§ Your goal: Answer with a bare number: the count of lines in the records below that have the word "rounded".
(Beginning of Exercise inputs)
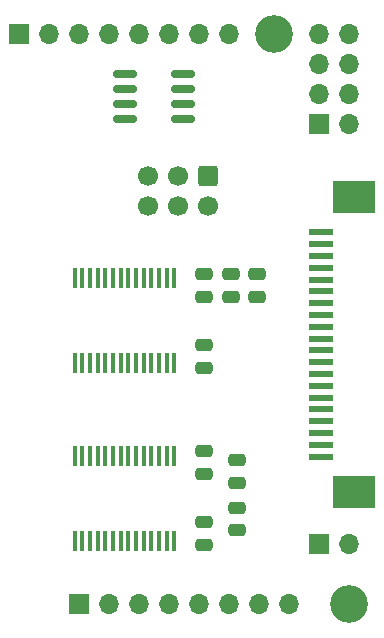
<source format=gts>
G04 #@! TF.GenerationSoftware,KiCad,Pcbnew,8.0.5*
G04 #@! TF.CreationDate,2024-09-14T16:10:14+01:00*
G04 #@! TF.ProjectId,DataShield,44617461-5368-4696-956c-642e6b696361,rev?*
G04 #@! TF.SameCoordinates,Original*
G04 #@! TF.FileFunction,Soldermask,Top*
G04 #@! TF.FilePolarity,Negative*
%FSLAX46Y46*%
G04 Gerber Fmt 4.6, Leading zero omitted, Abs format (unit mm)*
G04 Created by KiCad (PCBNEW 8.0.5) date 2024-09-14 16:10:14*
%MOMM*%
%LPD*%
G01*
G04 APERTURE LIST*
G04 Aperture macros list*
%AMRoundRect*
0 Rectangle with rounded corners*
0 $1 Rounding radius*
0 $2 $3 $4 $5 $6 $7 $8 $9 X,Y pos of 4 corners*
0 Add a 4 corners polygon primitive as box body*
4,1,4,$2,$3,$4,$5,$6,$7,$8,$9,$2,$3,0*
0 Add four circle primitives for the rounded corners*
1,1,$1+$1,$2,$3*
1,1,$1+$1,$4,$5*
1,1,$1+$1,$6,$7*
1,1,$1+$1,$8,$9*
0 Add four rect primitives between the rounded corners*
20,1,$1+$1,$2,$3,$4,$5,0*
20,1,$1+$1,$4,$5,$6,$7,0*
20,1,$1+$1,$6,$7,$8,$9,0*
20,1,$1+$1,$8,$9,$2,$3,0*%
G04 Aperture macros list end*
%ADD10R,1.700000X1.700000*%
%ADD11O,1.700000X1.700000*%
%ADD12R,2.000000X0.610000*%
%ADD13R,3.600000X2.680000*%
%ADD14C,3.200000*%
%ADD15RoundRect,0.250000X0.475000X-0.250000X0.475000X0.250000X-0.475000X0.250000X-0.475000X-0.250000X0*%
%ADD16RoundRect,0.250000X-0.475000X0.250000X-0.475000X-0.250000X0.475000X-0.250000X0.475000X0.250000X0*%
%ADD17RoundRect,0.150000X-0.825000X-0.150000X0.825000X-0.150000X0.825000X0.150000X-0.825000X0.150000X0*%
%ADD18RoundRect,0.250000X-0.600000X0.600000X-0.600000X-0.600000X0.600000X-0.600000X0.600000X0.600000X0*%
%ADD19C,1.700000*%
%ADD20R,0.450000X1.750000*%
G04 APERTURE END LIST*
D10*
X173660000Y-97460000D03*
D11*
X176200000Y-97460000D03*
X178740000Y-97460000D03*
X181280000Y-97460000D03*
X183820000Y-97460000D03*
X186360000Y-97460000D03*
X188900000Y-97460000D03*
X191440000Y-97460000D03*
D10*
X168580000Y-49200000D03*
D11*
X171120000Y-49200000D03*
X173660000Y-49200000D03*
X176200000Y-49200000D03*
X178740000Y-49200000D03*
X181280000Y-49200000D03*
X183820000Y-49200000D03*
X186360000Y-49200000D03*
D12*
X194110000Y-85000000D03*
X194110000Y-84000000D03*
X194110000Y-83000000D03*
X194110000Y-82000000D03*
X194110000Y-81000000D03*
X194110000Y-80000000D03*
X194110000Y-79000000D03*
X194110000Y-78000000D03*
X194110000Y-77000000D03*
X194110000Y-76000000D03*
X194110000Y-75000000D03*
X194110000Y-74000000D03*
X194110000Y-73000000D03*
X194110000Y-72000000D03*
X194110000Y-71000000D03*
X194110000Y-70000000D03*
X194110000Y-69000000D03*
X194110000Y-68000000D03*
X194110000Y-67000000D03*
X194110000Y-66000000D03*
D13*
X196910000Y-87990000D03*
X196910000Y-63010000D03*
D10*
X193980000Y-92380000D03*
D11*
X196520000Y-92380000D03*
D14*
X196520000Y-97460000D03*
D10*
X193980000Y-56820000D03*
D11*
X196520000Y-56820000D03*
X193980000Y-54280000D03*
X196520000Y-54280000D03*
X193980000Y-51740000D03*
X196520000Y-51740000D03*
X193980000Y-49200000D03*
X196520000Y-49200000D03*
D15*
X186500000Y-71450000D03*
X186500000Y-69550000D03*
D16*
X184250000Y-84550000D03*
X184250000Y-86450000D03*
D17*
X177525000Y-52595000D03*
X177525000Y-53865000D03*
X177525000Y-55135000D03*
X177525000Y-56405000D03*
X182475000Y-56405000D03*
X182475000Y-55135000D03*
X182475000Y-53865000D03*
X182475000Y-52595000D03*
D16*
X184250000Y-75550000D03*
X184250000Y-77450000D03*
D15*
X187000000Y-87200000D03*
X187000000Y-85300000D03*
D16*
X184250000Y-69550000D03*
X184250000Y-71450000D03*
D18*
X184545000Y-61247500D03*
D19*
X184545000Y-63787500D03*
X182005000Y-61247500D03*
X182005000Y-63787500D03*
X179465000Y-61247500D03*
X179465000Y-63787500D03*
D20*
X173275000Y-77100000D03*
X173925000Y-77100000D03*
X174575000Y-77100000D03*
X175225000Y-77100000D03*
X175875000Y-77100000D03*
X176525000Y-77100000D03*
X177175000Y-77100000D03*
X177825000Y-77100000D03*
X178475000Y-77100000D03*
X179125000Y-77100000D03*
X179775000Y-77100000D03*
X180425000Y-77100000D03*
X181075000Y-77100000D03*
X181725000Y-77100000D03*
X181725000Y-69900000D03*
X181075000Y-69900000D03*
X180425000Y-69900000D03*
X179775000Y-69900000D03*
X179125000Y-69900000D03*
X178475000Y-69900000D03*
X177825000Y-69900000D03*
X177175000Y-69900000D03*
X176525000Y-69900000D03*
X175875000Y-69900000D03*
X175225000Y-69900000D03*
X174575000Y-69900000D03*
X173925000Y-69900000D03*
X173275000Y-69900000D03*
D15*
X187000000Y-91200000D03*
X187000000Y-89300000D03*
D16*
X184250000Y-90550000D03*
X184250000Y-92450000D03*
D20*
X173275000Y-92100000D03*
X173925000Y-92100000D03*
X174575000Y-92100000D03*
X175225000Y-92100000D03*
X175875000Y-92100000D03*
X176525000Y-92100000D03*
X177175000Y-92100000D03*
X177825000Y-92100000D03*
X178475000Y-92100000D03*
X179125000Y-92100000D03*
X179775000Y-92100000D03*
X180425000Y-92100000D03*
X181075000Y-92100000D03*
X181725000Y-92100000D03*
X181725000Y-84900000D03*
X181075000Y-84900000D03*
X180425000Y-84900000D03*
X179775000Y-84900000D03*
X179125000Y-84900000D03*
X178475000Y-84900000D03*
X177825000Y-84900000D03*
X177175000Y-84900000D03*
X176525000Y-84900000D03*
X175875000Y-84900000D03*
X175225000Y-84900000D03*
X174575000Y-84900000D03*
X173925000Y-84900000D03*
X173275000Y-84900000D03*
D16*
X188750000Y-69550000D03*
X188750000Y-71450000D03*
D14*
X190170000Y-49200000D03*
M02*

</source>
(End of Exercise inputs)
(Beginning of Exercise inputs)
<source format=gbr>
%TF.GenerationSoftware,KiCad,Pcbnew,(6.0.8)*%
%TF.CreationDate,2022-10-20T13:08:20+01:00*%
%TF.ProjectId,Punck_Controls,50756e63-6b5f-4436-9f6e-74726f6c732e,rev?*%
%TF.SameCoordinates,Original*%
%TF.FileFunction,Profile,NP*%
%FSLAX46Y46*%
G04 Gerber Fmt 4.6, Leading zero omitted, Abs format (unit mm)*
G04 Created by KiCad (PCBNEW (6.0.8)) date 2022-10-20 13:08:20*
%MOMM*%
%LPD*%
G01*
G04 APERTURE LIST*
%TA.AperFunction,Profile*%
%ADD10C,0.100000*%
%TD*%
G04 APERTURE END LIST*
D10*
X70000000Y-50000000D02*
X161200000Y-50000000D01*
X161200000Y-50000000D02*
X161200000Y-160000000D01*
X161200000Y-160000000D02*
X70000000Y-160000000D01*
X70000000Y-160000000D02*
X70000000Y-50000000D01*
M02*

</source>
(End of Exercise inputs)
§ Output: 3